EXERCISE INPUT:
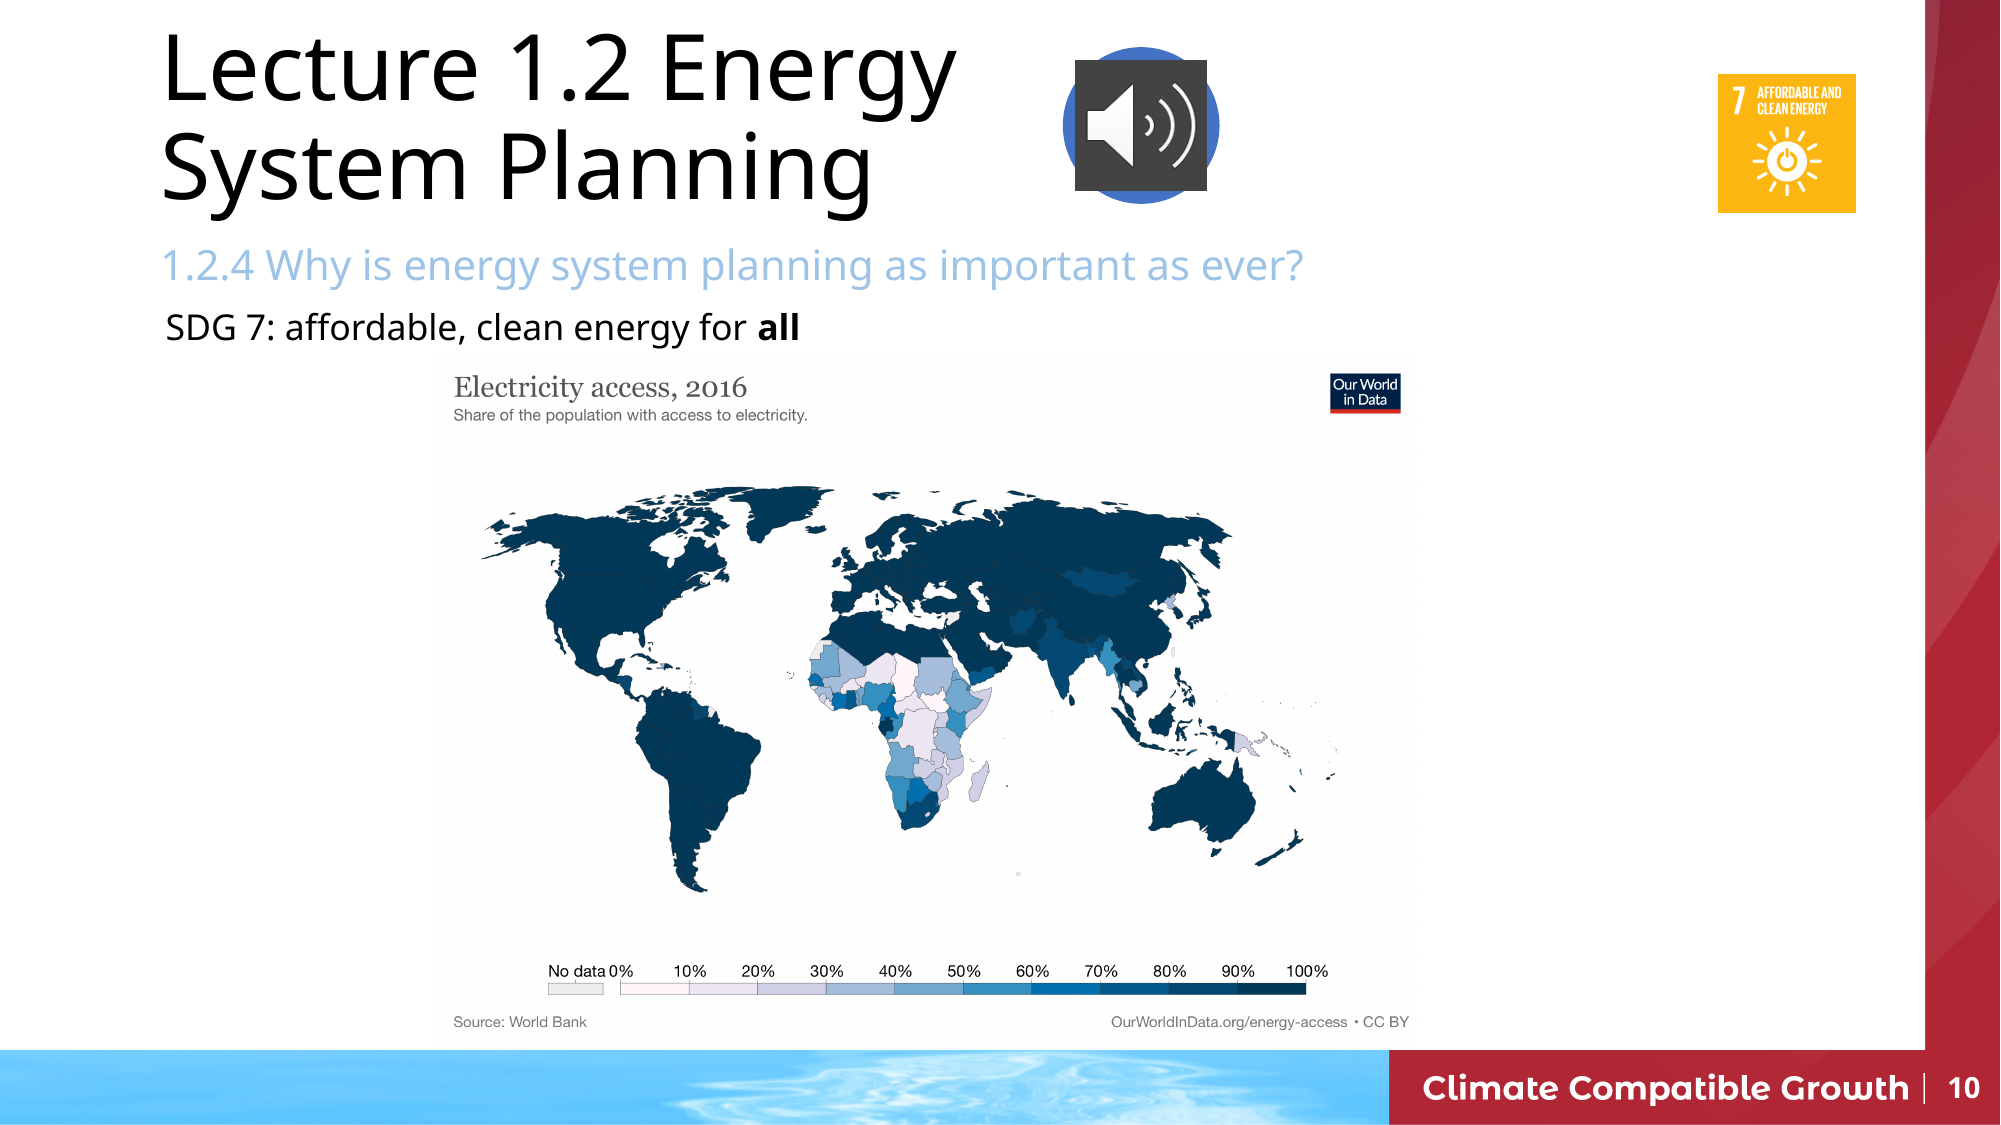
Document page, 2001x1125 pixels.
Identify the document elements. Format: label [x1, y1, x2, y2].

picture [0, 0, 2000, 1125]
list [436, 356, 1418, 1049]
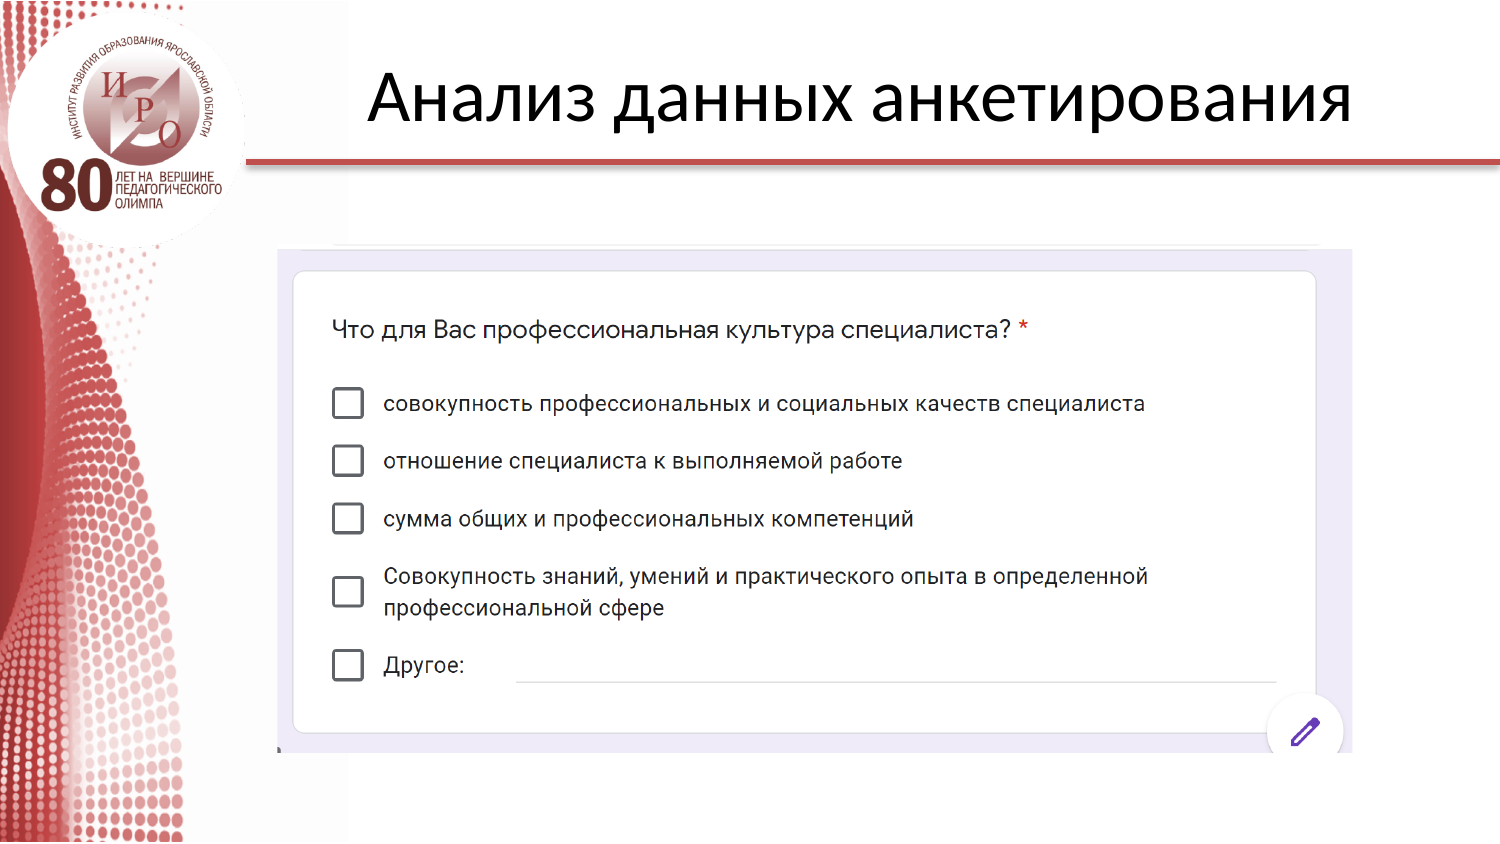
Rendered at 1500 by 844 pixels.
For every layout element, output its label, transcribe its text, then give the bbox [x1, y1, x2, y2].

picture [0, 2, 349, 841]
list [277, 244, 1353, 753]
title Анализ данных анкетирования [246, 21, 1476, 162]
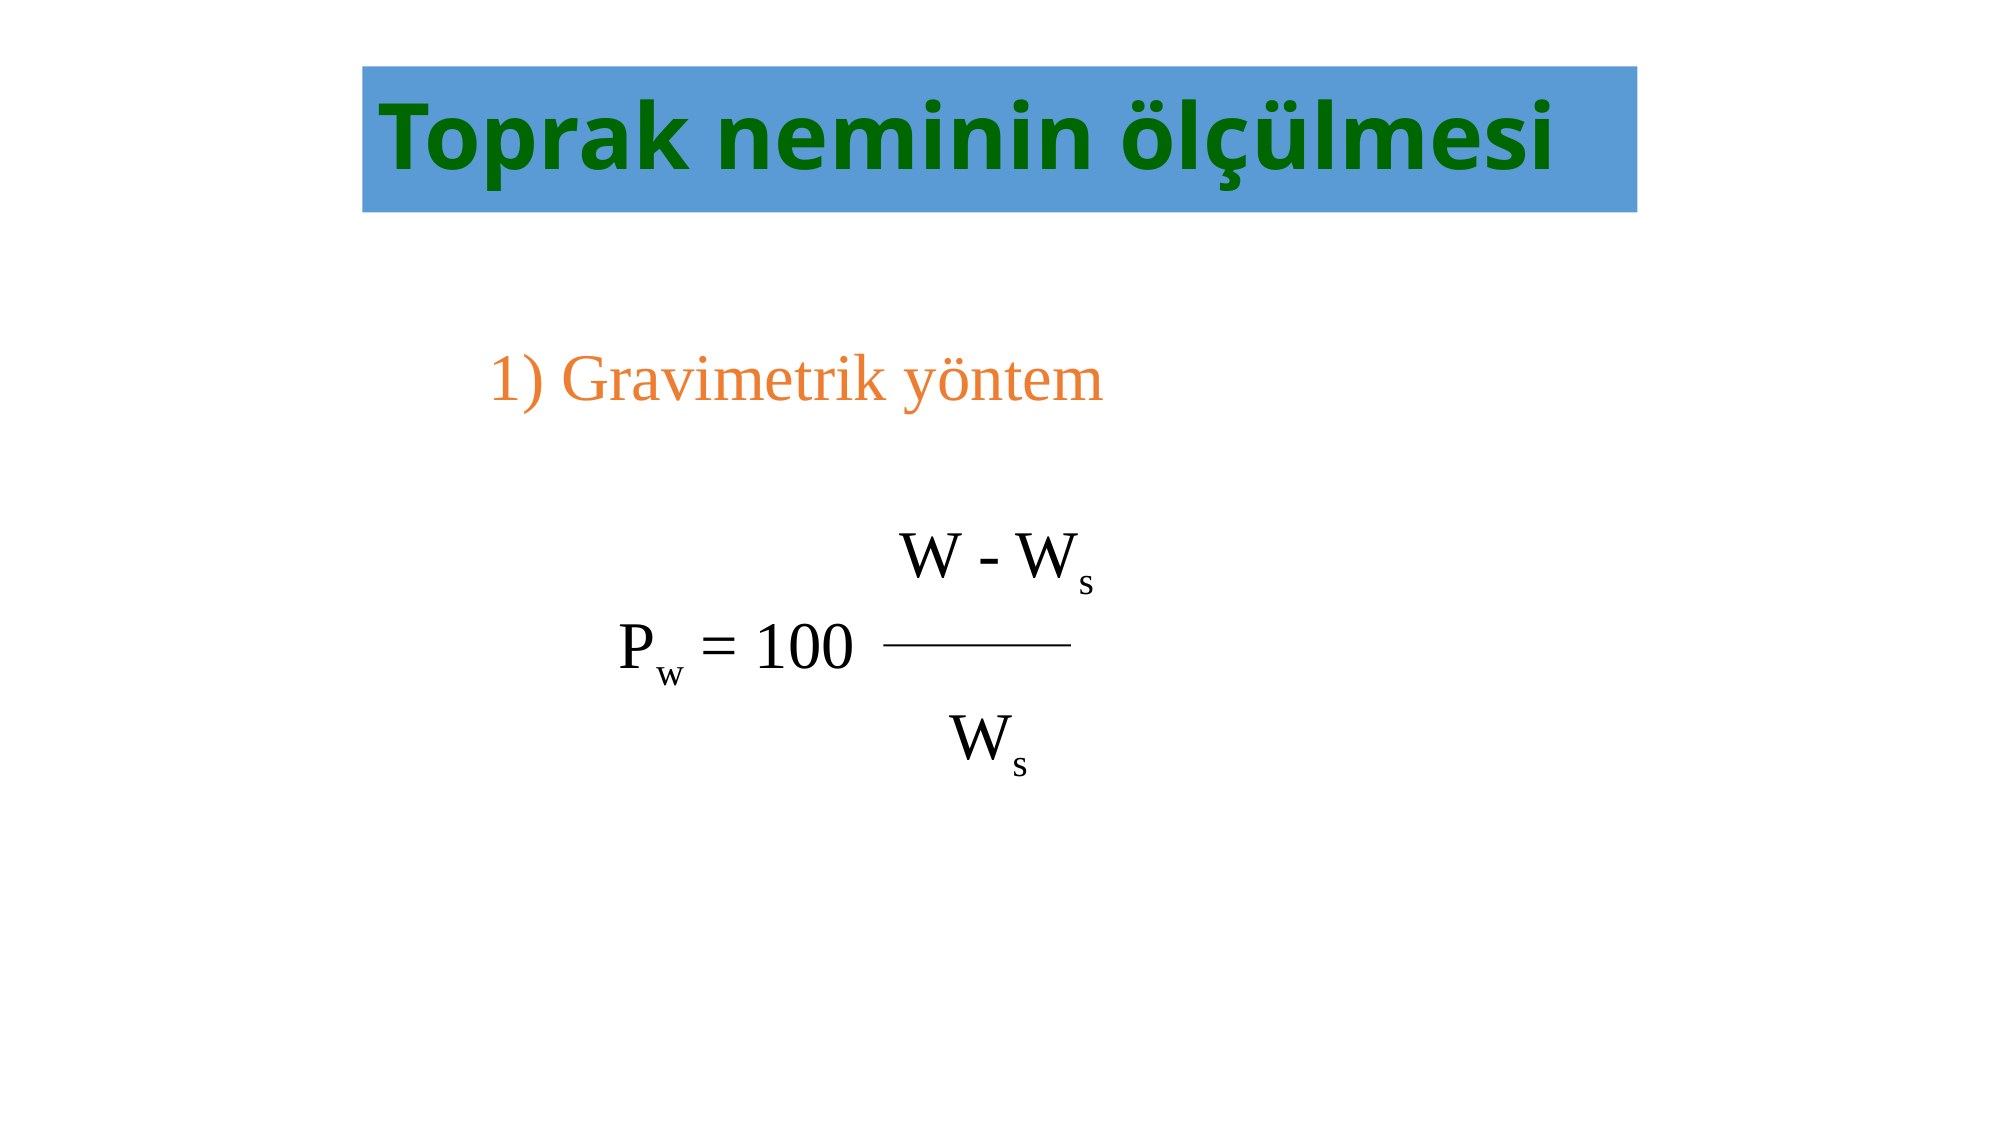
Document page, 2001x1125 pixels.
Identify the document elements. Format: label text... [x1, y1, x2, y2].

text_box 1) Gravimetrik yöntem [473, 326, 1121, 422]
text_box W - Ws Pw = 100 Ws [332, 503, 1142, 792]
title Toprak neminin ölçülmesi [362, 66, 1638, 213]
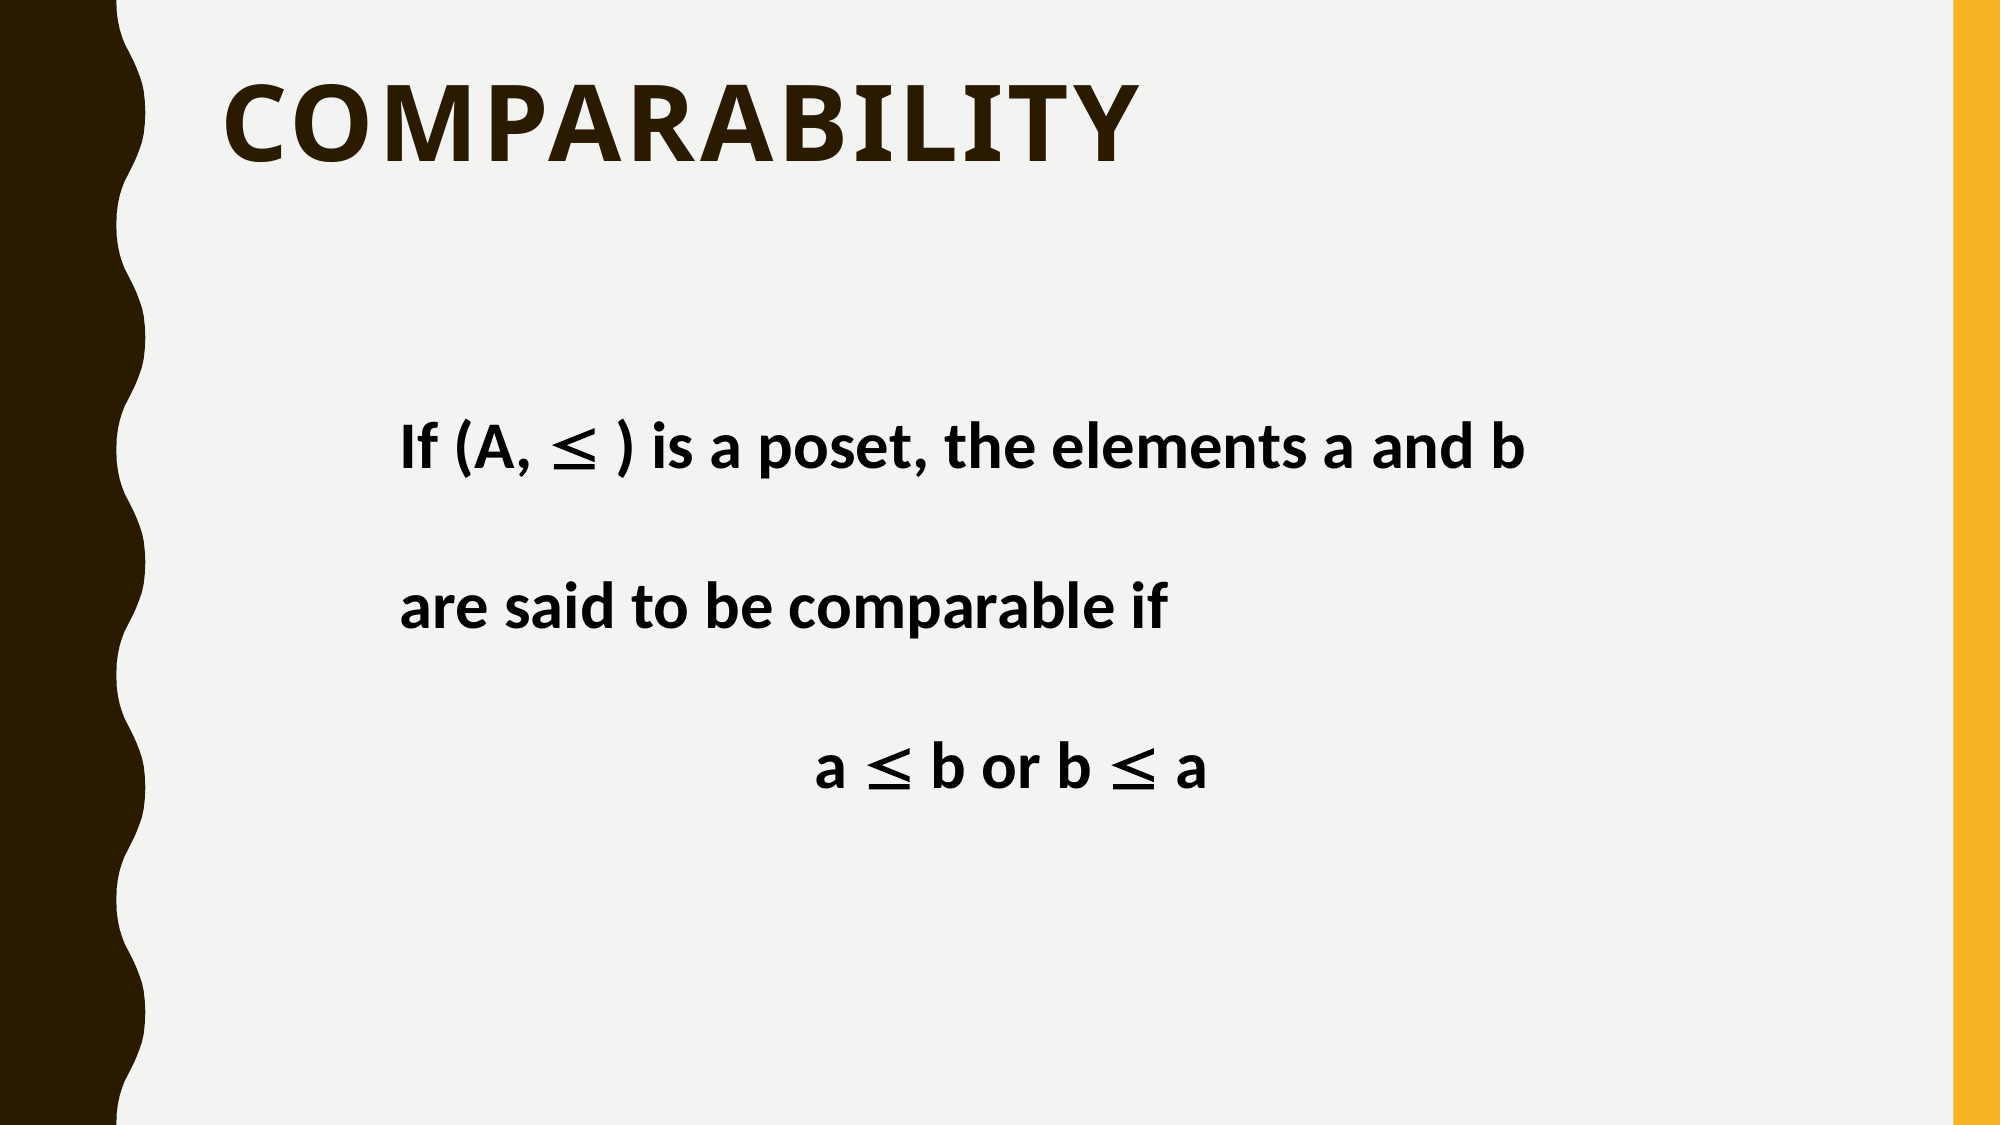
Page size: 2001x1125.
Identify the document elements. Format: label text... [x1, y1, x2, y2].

WHAT IS EXPECTED: The result is an exact copy of the lines from the one holding "Rendered at 1500 by 844 pixels." through the final line of the data above, both ends included, minus the pictures.

RESULT OF THE EXERCISE:
Rendered at 1500 by 844 pixels.
For every layout element, output its label, transcribe its text, then give the bbox [x1, y1, x2, y2].

picture [0, 2, 349, 841]
list [277, 244, 1353, 753]
title Анализ данных анкетирования [246, 21, 1476, 162]
Document page, 2001x1125 pixels.
Identify the document elements. Format: label text... [x1, y1, x2, y2].

text_box 1) Gravimetrik yöntem [473, 326, 1121, 422]
text_box W - Ws Pw = 100 Ws [332, 503, 1142, 792]
title Toprak neminin ölçülmesi [362, 66, 1638, 213]
Page size: 2001x1125.
Identify the document elements. Format: label text... [x1, y1, x2, y2].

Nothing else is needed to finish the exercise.